For me, each Sunday morning of in-person worship is a blessing, with the diversity of God’s creation on full display. There are so many different people that I would not see during the rest of the week and people I would not see online. When I sign up each week and score a seat for the limited seating available for the coming Sunday, I feel like I’ve won the lottery. I sing to myself— “I get to go to church this Sunday” – and I get excited days in advance.
During the many months of online church, I frequently prayed for the day when we could once again meet in-person, join hands, and lift our voices together in worship to our Lord. And He has answered my prayer. We are concerned for the most vulnerable and tight protocols are in place – masks, no touching, distance, open doors and lots of moving air. We aren’t holding hands yet, but we are making progress and each Sunday everything works a little more smoothly.
Like small churches everywhere, most all of the worship leaders are volunteers, and when the pandemic hit, they revealed creativity, passion, and boundless energy to bring us remote worship each Sunday. Somewhere along the line, though, after the first couple months, I started to grow weary of online worship. Distracted by dwelling on how Sunday mornings used to be, I wanted everything to go back to what was in my comfort zone and what I was used to. Well, going back to the way things used to be does not happen in the real world, and the gospels are clear that Jesus is not interested in keeping me in my comfort zone. God did not create a static world, and He does not give us static, unchanging lives. God sent his revolutionary son to upset many tables in our lives. Thankfully the world and the lives He creates for us are endlessly dynamic with constant activity and change. And where there is change in the world and change in our lives, there are new opportunities to serve Jesus’ kingdom and love one another.
In his book Surprised by Hope: Rethinking Heaven, the Resurrection, and the Mission of the Church, N.T. Wright points out that when the New Testament speaks of God’s kingdom it is never as a distant place, separated from earth, somewhere out there in the cosmos. Rather, it always refers to God’s kingdom coming on earth as in heaven, as Jesus himself taught us to pray. And we all have a role in performing the work for God’s new creation—His kingdom—here on earth.
In another book (which I also highly recommend), Wright writes:
“The church exists primarily for two closely correlated purposes: to worship God and to work for his kingdom in the world. ... The church also exists for a third purpose, which serves the other two: to encourage one another, to build one another up in faith, to pray with and for one another, to learn from one another and teach one another, and to set one another examples to follow, challenges to take up, and urgent tasks to perform. This is all part of what is known loosely as fellowship” (from Simply Christian: Why Christianity Makes Sense).

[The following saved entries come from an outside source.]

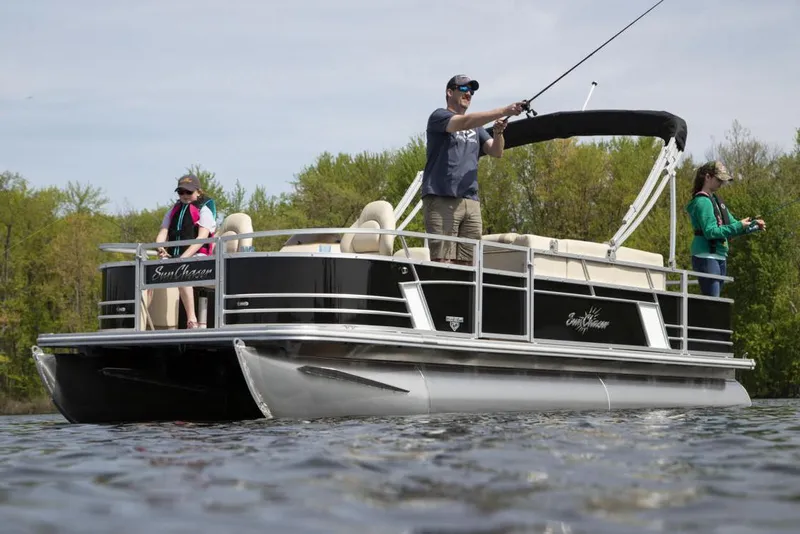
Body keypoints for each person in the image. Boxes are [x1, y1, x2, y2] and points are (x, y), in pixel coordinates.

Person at [421, 74, 525, 264]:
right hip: (442, 198)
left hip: (471, 202)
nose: (468, 93)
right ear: (449, 92)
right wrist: (503, 110)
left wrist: (498, 132)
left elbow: (496, 151)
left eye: (471, 91)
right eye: (463, 89)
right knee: (443, 261)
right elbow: (465, 122)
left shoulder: (477, 129)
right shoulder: (439, 117)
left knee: (469, 263)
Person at [686, 161, 765, 297]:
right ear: (707, 177)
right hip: (706, 256)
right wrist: (739, 225)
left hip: (720, 256)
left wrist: (753, 226)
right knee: (712, 302)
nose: (721, 183)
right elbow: (711, 232)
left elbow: (733, 226)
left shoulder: (716, 201)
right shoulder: (702, 202)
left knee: (715, 301)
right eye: (719, 179)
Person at [154, 174, 217, 329]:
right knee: (149, 272)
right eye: (181, 192)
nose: (184, 196)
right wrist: (160, 247)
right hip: (177, 256)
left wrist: (182, 258)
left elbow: (202, 238)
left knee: (182, 272)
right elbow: (163, 231)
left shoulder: (204, 210)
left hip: (199, 257)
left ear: (198, 192)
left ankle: (192, 320)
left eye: (188, 192)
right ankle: (147, 322)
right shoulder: (174, 210)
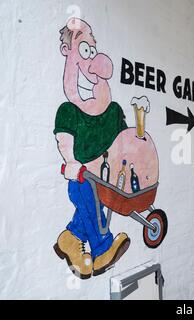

These workings of fellowship – mutual encouragement, building up, prayer, learning, teaching, setting examples, taking up challenges and working on important tasks – are like ways of tending plants in the garden that need the care and attention of many gardeners, so that the seeds and seedlings will root and take hold in the enriched soil of worship. Jesus’ Parable of the Sower tells us the importance of cultivating good soil in the gardens of our lives so we will bear fruit thirtyfold, sixtyfold, and a hundredfold. May the garden soil of our church community be rich and fruitful for the coming year, and may our worship practices on the sabbath, both in-person and online, encourage and promote the development of deep roots of fellowship. These fellowship roots will sustain us as our world continues to change and many of our comfort zones disappear, and they will guide our responses to challenge, uncertainty, and opportunity.
Father, we lift our churches up to you today and pray that you bring us fully back together for worship and renewed fellowship as soon as it is safe and possible. May fellowship in Your house flourish.
Jeff Bairey, an attorney, is the Chair of the New College Berkeley Board of Trustees.